Кстати – о Нем. У Него на уроках выпускники бывают редко, к Нему на урок просто так не придешь, надо предупредить, выслушать обязательные слова, что это неинтересно, зачем это вам. Потом желательно изложить свое мнение об уроке, с упором – какие заметили недостатки, если никаких, то зачем сидели, если что-то заметили, то обоснуйте, Он объяснит. Разговор этот долгий, Его он волнует, не знаешь, как и держаться, чтобы не волновался. Такое ощущение, что – несмотря ни на что – Он внутренне очень незащищен, даже до сих пор – не уверен в своей безусловной педагогической силе, даже профессионализм свой ухитряется ставить под сомнение, будто всегда ждет, что найдется некто, кто вслед ему крикнет: «А король-то – голый!», Он – давно уже в мантии, но крика такого Он не переживет, тут же скончается в муках, и последняя его мысль будет, что Он – недостоин высокого звания «Учитель» и занимал, следовательно, чужое место.

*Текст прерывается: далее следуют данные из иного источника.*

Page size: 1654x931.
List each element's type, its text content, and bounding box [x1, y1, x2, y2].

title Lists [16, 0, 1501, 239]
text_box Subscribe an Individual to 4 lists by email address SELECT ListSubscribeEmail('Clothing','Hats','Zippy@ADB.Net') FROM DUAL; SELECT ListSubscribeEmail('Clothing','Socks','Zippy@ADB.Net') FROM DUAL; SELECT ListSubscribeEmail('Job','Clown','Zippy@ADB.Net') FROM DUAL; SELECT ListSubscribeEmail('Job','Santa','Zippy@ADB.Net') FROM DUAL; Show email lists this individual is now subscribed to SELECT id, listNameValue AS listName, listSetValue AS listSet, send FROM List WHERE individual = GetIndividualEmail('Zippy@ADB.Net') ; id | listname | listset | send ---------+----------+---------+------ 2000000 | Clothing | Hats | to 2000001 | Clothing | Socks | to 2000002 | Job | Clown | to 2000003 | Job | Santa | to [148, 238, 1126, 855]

Маргарите можно кричать что угодно, она и не услышит, сомнения и внутренние муки ее, между нами – более высокого свойства, самолюбие тут другое, и досужее мнение ее никогда не занимает.

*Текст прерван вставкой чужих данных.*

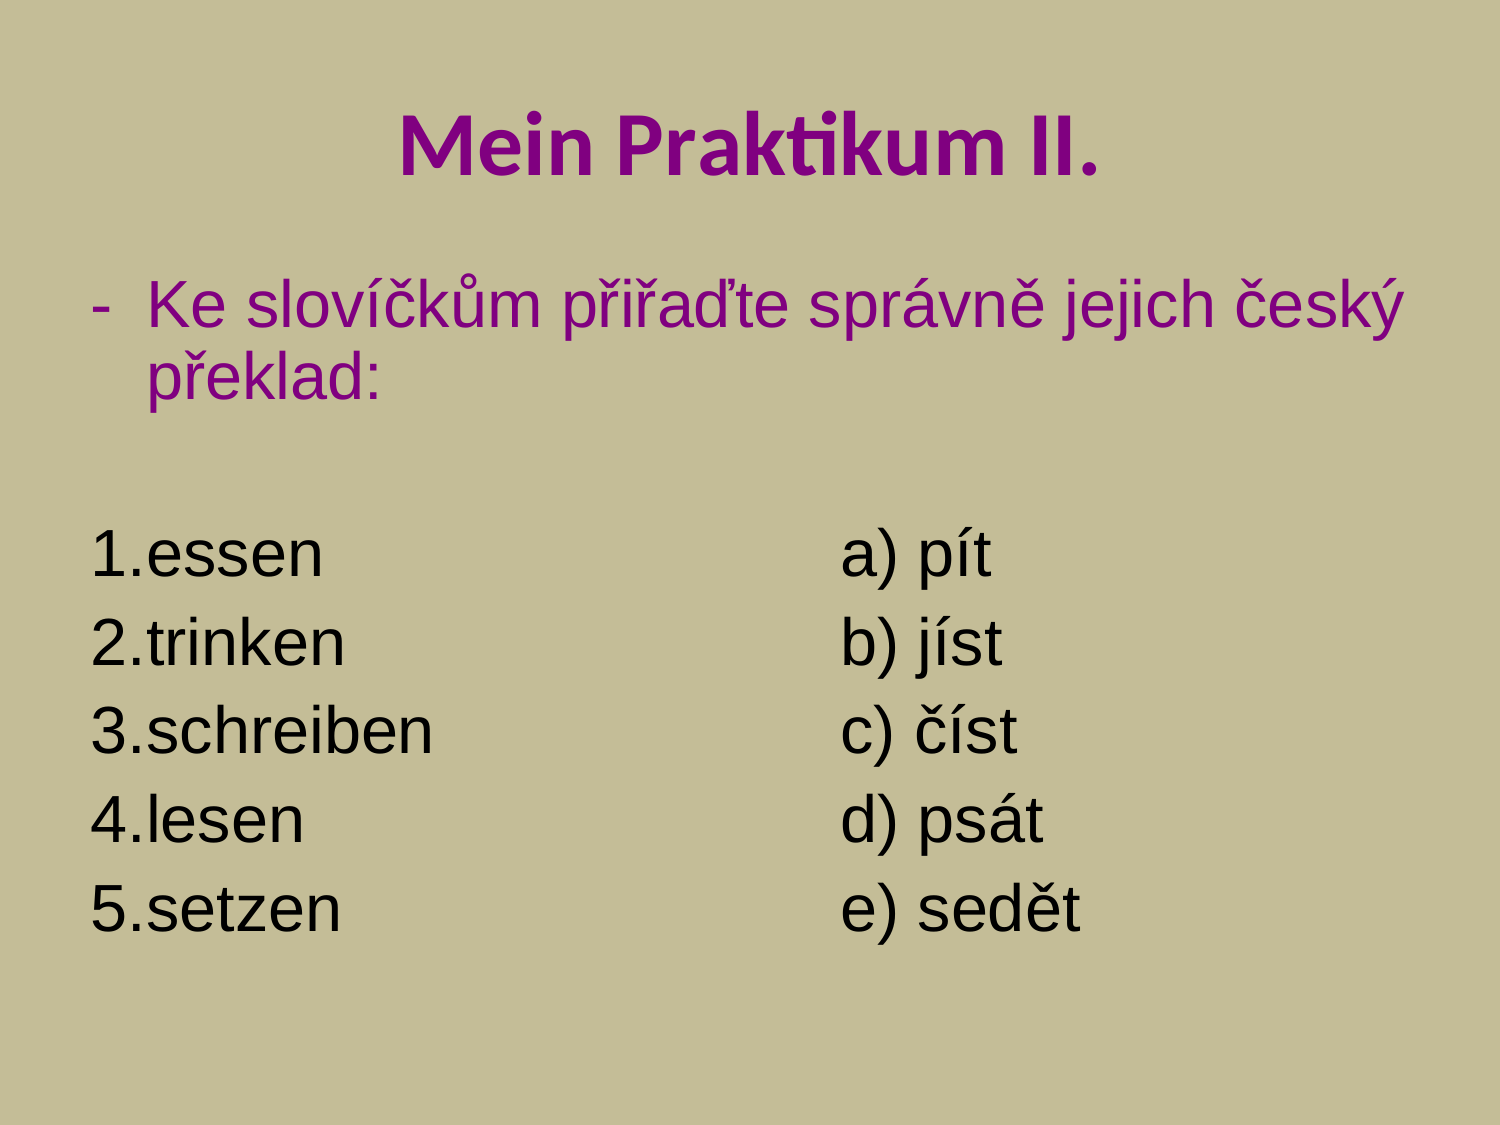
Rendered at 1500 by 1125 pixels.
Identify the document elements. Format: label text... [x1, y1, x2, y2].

title Mein Praktikum II. [75, 45, 1426, 233]
list - Ke slovíčkům přiřaďte správně jejich český překlad: essen a) pít trinken b) jíst schreiben c) číst lesen d) psát setzen e) sedět [75, 262, 1426, 1006]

Метальникова уже отчитала, рассказала, когда написано стихотворение и кое-что, посильно, про автора. «А почему Вы его выбрали, Ира?» – «Страшно», – сказала Ирка, страх ее был щекастый, располагающий. «А чего же страшно-то? А ведь и правда – страшно! – Руки Маргариты плеснули сочувствием. – А чего?» – «Ну, мертвец же пришел…» – сообщила Ирка. «Не мертвец, Ира. А памятник. Надгробный памятник, который Дон Жуан пригласил к себе на обед. По одной версии – отец женщины, которую он соблазнил, по другой – муж. Это же Дон Жуан! Один из семи вечных сюжетов мирового искусства. Вы Дон Жуана читали?» Нет, Метальникова никакого Дон Жуана пока не читала, она читает сейчас книжку «Великое противостояние», интересная книжка.

Но кое-кто в седьмом «Б» Дон Жуана, оказывается, читал. И тут же, легко и необязательно, Маргарита им рассказала и о Мольере, и о А. К. Толстом («Непременно прочтите – такого Дон Жуана ни у кого больше нет!»). И Александр Сергеевич Пушкин – «Маленькие трагедии». («Как же! Вы по телевизору, наверное, видели, вспомните! Там Владимир Высоцкий Дон Жуана играет, одна из последних его работ. „Я гибну, Донна Анна…“ Как он там это произносит! Вспомнили?» И сразу многие в седьмом «Б» действительно – вспомнили, пошли даже подробности.) И о Максе Фрише им рассказала – «„Дон Жуан и любовь к геометрии“, пьеса. Вы же геометрию любите!» Седьмой «Б» радостно заерзал. «Спасибо, Ира! Садитесь, я получила большое удовольствие…»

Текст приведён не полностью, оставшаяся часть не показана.